Trade body Make UK and accountants BDO said a net balance of 58% of manufacturers had increased their prices in early 2022, up from 52% at the end of a 2021, the fifth quarterly rise in a row.
It was the highest reading since the survey began asking questions about prices in 2000 with domestic prices accelerating sharply, even before the impact of Russia's invasion of Ukraine on energy prices was felt.
The survey of 287 companies was conducted between Feb. 1 and Feb. 21.
In late 2019, before the pandemic and Britain's departure from the European Union's single market, the balance stood at just +5, Make UK said.
"Companies are now facing eye-watering increases in costs which are becoming a matter of survival for many," Stephen Phipson, chief executive at Make UK, said.
"While some of the increases are driven globally, the government cannot use this as a shield from the fact some are self-imposed and, added together, are now forming a perfect storm for companies."

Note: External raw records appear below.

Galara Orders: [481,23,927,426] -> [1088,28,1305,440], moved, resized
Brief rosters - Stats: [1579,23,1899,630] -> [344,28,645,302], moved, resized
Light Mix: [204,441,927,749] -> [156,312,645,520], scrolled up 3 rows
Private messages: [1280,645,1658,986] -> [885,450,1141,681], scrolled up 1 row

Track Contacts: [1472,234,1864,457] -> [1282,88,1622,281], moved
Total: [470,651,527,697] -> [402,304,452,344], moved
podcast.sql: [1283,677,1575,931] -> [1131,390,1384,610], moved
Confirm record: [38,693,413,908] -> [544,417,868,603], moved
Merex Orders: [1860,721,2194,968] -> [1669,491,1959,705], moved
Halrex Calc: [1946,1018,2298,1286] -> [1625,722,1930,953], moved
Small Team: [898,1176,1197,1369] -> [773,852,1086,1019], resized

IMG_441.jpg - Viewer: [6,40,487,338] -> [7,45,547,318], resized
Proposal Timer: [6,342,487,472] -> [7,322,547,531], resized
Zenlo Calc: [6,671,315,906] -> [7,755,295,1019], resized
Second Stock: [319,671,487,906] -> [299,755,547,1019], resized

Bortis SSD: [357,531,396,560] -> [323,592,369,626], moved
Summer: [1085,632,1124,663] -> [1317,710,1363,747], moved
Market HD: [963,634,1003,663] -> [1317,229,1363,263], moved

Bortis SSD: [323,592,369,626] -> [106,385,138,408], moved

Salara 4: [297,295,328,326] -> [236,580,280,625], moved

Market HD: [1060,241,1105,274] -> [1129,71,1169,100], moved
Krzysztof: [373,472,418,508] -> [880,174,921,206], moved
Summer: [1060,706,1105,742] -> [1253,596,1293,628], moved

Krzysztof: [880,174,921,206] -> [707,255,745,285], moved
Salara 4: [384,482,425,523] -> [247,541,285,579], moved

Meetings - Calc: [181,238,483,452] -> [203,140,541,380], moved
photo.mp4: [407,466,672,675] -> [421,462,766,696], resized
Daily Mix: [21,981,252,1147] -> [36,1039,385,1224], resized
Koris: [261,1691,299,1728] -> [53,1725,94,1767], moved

He called on finance minister Rishi Sunak to use a March 23 budget update to help employers by offering more tax relief and extending a two-year tax incentive for business investment which is due to expire in 2023 as a step towards making it permanent.
The gauge of output prices in a different survey of manufacturers, the IHS Markit/CIPS PMI, hit a record high in December and has receded slightly since.
The Make UK survey showed output and orders slowing but still high by historical standards. Employment growth and investment intentions picked up slightly and expectations for the second quarter of 2022 remained positive.
Also on Monday, a group representing small employers urged Sunak to drop the business investment super-deduction that Make UK wants to see made permanent.
Martin McTague, chair of the Federation of Small Businesses, said in a letter to Sunak that the Treasury should move away from the expensive incentive instead take measures to free up funds for investment at the local level.